2. Formation of Contract
(1) DORMA shall send a written purchase order to the Contractor. Transmission via electronic data transmission shall also be considered as valid written form. Oral ancillary agreements to the purchase order shall be binding only if they are confirmed in writing by DORMA. This shall also apply to subsequent amendments and additions.
(2) The purchase order shall be deemed to be accepted if the Contractor does not raise any objection to it within 2 days.
(3) If the Contractor accepts the purchase order only with divergences, then such divergences must be explicitly stated. The amended purchase order shall be considered as a new offer. Moreover, the Contractor must indicate to DORMA in writing in the purchase order any changes vis-à-vis earlier contractual terms or catalog information. A contract shall be formed only after written acceptance of the amended terms by DORMA.
3. Compliance with Statutory Provisions / Notification of Objections
(1) The Contractor must fulfill the technological state-of-the-art, and must comply with prevailing statutes and ordinances as well as duties imposed by official authorities.
(2) Should the relevant statutes, ordinances, or the technological state-of-the-art change between the time that the contract is formed and the time that performance is rendered, and if this impacts on contractual performance, then the Contractor shall inform DORMA immediately in writing regarding the change, as well as the associated consequences in terms of schedules and costs. DORMA shall make a decision on the changes within a reasonable period of time. If the change is approved, the contracting parties shall come to mutual agreement regarding the cost arrangement based upon the purchase order, and shall adapt the contract in writing. If DORMA does not accept the change, then either party shall have the right to terminate the contract.
4. Terms of Delivery
(1) Unless otherwise agreed, deliveries shall be performed DDP (Incoterms 2000) to the location specified by DORMA, including packaging.
(2) Each delivery shall be accompanied by a delivery note in duplicate. The delivery note shall include the purchase order number, product number, and vendor number.
(3) Prior to shipment of the goods, DORMA must be informed in writing regarding their value, weight, and date of shipment.
(4) If the Contractor is required to provide samples of materials, test reports, quality assurance documents, or other documentation, then the submission of these documents shall also be a prerequisite for the completeness of delivery and performance.

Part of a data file
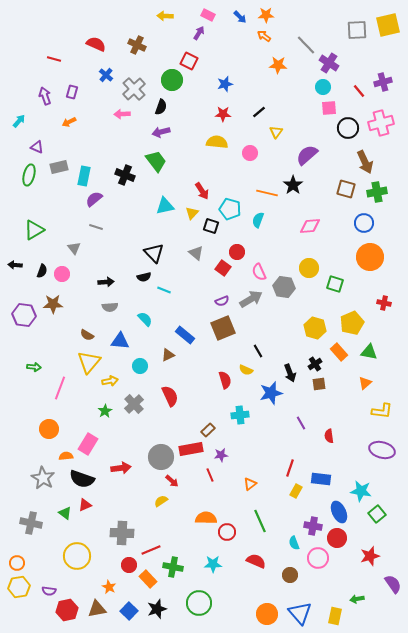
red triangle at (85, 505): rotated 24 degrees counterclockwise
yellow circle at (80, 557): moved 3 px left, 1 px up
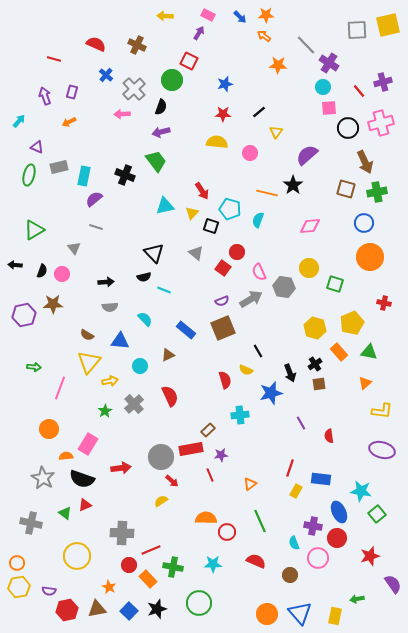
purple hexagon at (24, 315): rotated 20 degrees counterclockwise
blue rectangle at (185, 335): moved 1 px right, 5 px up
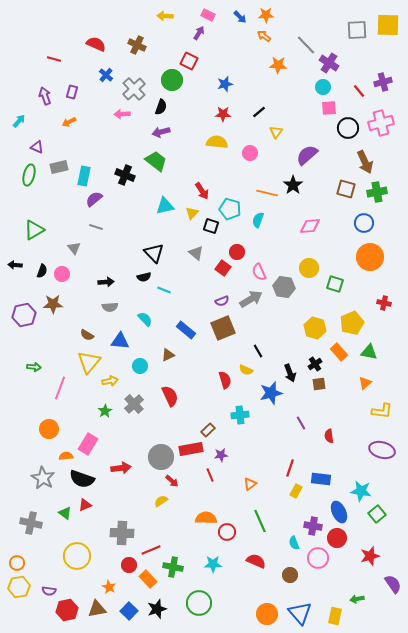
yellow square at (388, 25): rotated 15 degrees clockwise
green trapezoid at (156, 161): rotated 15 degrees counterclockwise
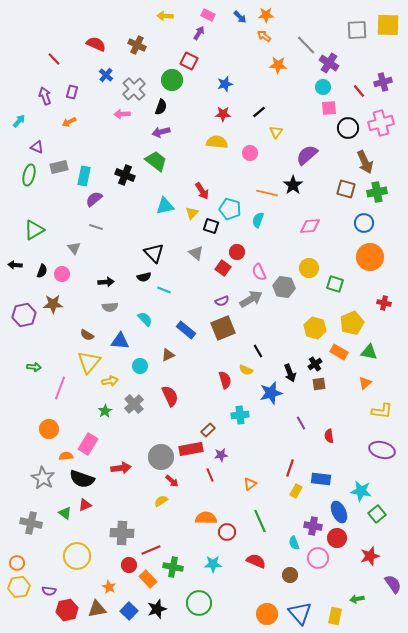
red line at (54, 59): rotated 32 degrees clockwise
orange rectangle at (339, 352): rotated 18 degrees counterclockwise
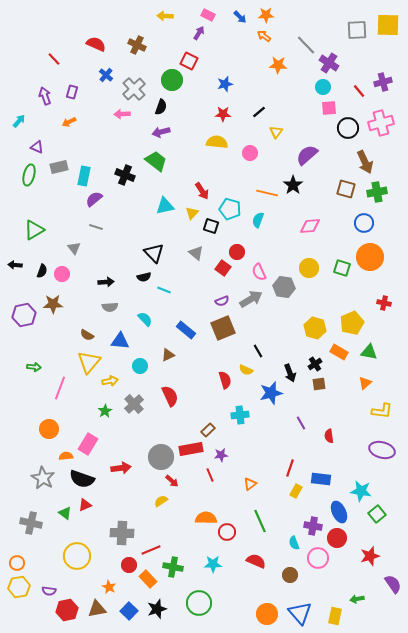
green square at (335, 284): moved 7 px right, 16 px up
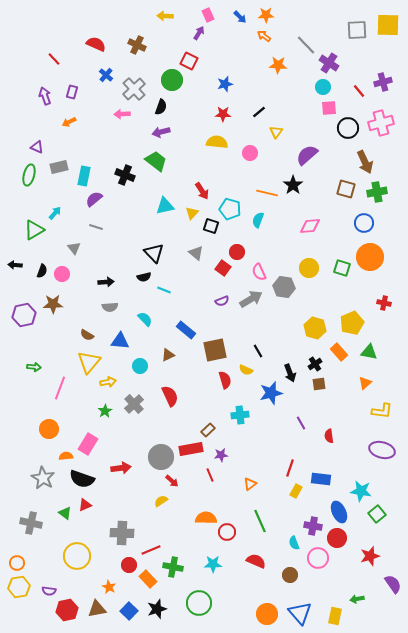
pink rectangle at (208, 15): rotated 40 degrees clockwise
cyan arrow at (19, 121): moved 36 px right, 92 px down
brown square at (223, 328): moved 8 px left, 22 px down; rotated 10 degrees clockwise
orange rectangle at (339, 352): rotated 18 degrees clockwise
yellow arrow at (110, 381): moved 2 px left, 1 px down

• Work to be completed: Can you write out the part of the contract terms between "(2) The purchase" and "by official authorities.", inclusive? The items are separate material and are not connected to the contract terms.

• Exercise solution:
(2) The purchase order shall be deemed to be accepted if the Contractor does not raise any objection to it within 2 days.
(3) If the Contractor accepts the purchase order only with divergences, then such divergences must be explicitly stated. The amended purchase order shall be considered as a new offer. Moreover, the Contractor must indicate to DORMA in writing in the purchase order any changes vis-à-vis earlier contractual terms or catalog information. A contract shall be formed only after written acceptance of the amended terms by DORMA.
3. Compliance with Statutory Provisions / Notification of Objections
(1) The Contractor must fulfill the technological state-of-the-art, and must comply with prevailing statutes and ordinances as well as duties imposed by official authorities.